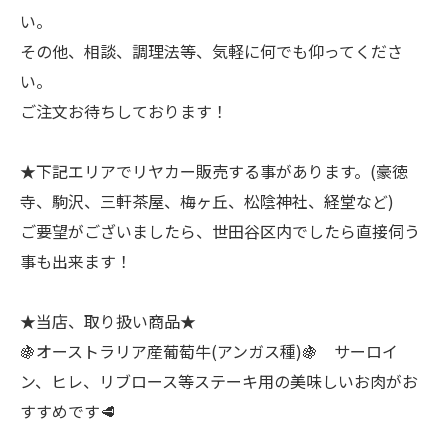
い。
その他、相談、調理法等、気軽に何でも仰ってくださ
い。
ご注文お待ちしております！
★下記エリアでリヤカー販売する事があります。(豪徳
寺、駒沢、三軒茶屋、梅ヶ丘、松陰神社、経堂など)
ご要望がございましたら、世田谷区内でしたら直接伺う
事も出来ます！
★当店、取り扱い商品★
🍇オーストラリア産葡萄牛(アンガス種)🍇 サーロイ
ン、ヒレ、リブロース等ステーキ用の美味しいお肉がお
すすめです🥩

• **Task statement**:
With the line containing "寺、駒沢、三軒茶屋、梅ヶ丘、松陰神社、経堂など)" as the first and the last line of the data as the final one, copy every line between them exactly, those two included.

• **Exercise result**:
寺、駒沢、三軒茶屋、梅ヶ丘、松陰神社、経堂など)
ご要望がございましたら、世田谷区内でしたら直接伺う
事も出来ます！
★当店、取り扱い商品★
🍇オーストラリア産葡萄牛(アンガス種)🍇 サーロイ
ン、ヒレ、リブロース等ステーキ用の美味しいお肉がお
すすめです🥩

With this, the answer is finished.